Credit:  By Larry Parnass | The Berkshire Eagle | December 5, 2017 | www.berkshireeagle.com ~~

SAVOY – One of the first Berkshires towns to allow wind power is poised to prohibit it – before any blades turn.

The turnabout would not affect Minuteman Wind LLC’s permit for a $31 million, five-turbine project on West Hill near the Hawley line.

But the status of that venture remains unclear after a September setback.

Meantime, a petition signed by more than one-fifth of Savoy’s registered voters will trigger back-to-back meetings this month.

The first, Dec. 20, will convene a public hearing on a proposal that the town delete Section 9 of its zoning bylaw, which spells out terms of wind power generation, and add language prohibiting it.

The second, Dec. 21, will ask residents to decide on those changes. Both sessions will start at 6:30 p.m. in the town’s 17 Center Road fire station.

Savoy’s wind power bylaw was approved a decade ago, before construction of the nearby Hoosac Wind project in Monroe and Florida.

For years, Minuteman Wind’s venture percolated along out of sight, as it faced environmental reviews and delays.

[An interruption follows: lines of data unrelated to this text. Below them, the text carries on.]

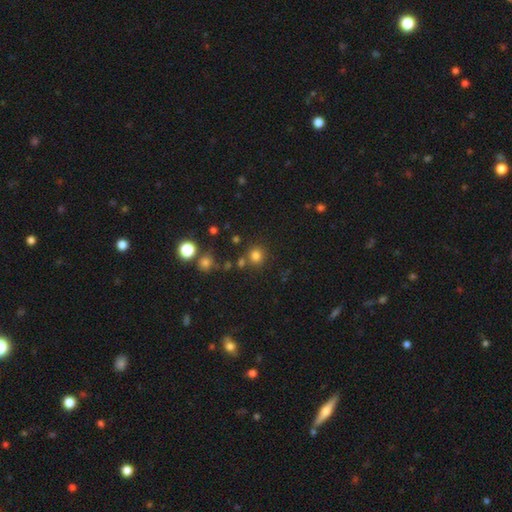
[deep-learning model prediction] Q: Smooth or featured?
A: smooth (78%); runner-up: star or artifact (16%)
Q: How rounded?
A: round (91%); runner-up: in between (9%)
Q: Merging?
A: none (78%); runner-up: merger (10%)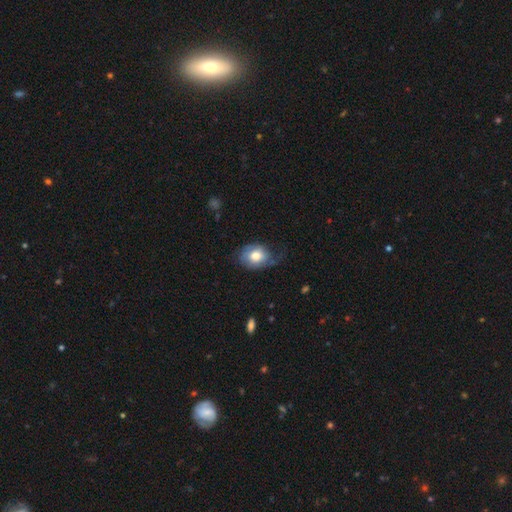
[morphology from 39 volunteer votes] This appears to be a smooth galaxy with no disk features (54%) that is round (71%). Merging: none (57%).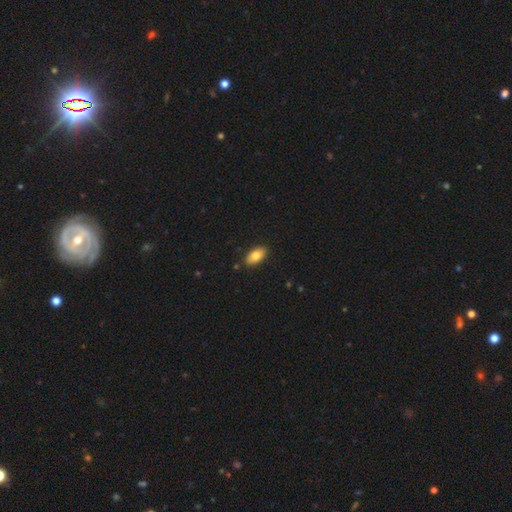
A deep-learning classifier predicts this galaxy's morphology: Smooth or featured: smooth — 78% (featured or disk — 15%)
How rounded: in between — 91% (cigar-shaped — 6%)
Merging: none — 88% (minor disturbance — 9%)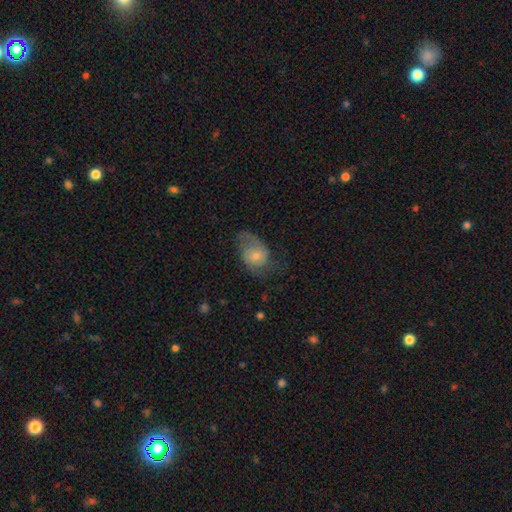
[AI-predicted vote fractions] This is possibly a featured or disk galaxy (58%). It is clearly not viewed edge-on (96%). Bar: likely no (60%). Spiral arm pattern: clearly yes (84%). Central bulge: possibly small (56%). Merging: possibly none (51%).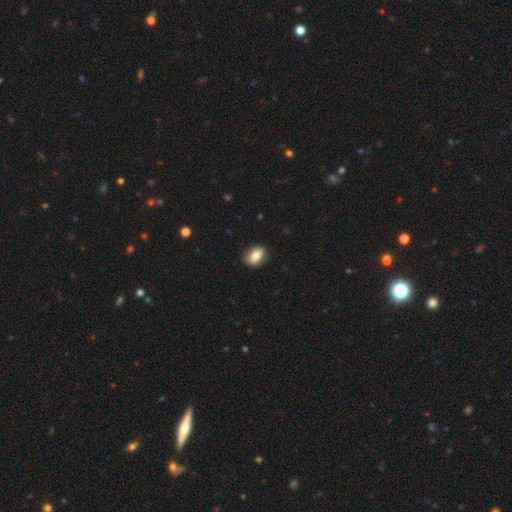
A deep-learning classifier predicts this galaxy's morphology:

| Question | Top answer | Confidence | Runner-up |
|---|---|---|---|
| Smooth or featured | smooth | 78% | featured or disk (14%) |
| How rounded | in between | 74% | round (24%) |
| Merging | none | 86% | minor disturbance (11%) |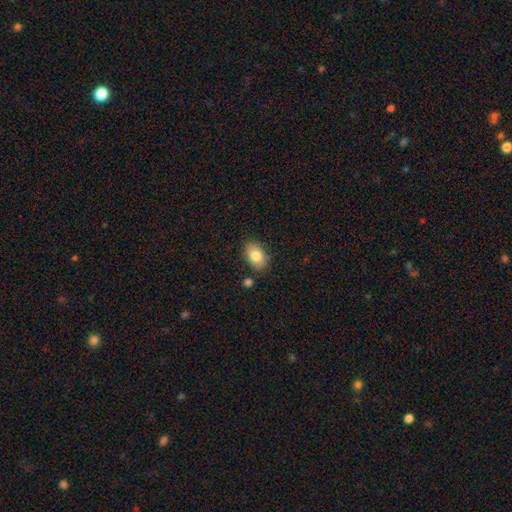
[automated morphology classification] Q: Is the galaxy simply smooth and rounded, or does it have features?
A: smooth — 82%.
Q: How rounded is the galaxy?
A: in between — 85%.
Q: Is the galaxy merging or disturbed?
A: none — 80%.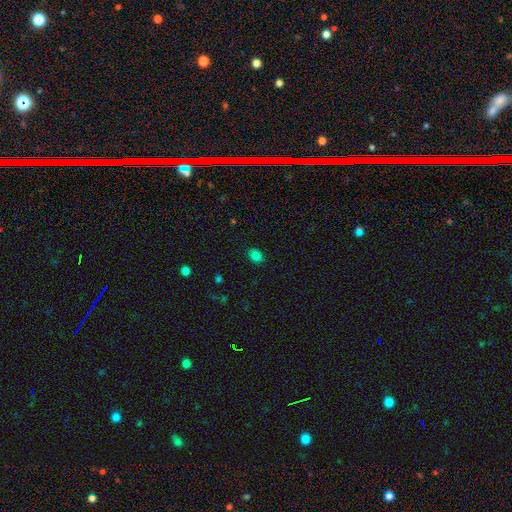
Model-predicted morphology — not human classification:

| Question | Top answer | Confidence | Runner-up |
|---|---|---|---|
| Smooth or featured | smooth | 83% | star or artifact (13%) |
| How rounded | in between | 65% | round (34%) |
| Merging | none | 88% | minor disturbance (8%) |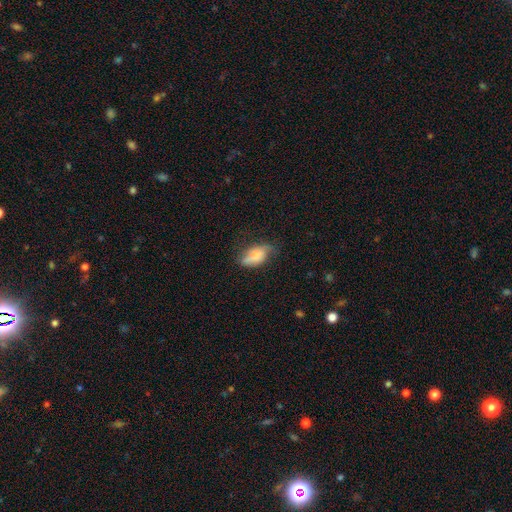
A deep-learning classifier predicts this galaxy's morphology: Smooth or featured: smooth — 64% (featured or disk — 28%)
How rounded: in between — 88% (cigar-shaped — 7%)
Merging: none — 49% (minor disturbance — 34%)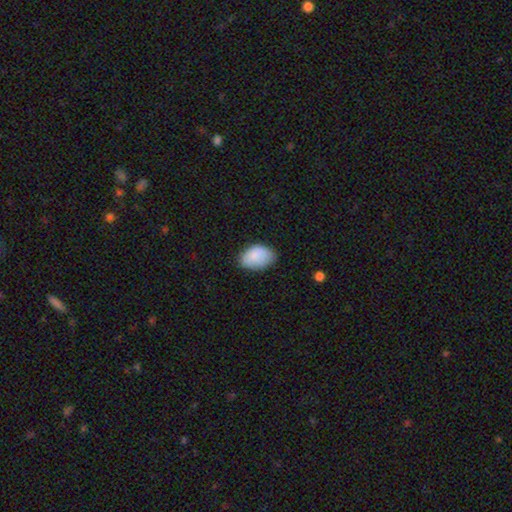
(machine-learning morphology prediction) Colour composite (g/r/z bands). It shows a smooth galaxy with no disk features (85%) that is in between round and cigar-shaped (87%). Merging: none (69%).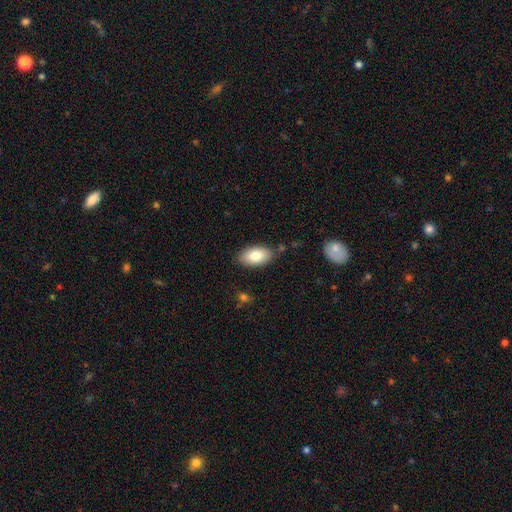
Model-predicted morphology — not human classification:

With final approval in hand from the Massachusetts Department of Environmental Protection, plans for the 12.5-megawatt installation resurfaced in late 2016, with Palmer Capital Corp. managing it.

In an effort to increase the 425-foot height of its turbines, Minuteman Wind proposed a bylaw change to residents at a special town meeting this fall, only to be soundly rebuffed.

The company said that by increasing the height 30 feet, it could boost electrical output 15 to 20 percent and be in a position to pay more to the town.

Residents said no. Just 53 people backed the change, with 126 against, well short of the two-thirds majority necessary to pass. The Sept. 27 meeting was preceded by a contentious public hearing.

In 2008, two-thirds of residents backed creation of the wind power bylaw, many enticed by promises of new municipal revenues.

Views on wind power in Savoy had changed since 2008, said Salvatore Raciti of Brier Road.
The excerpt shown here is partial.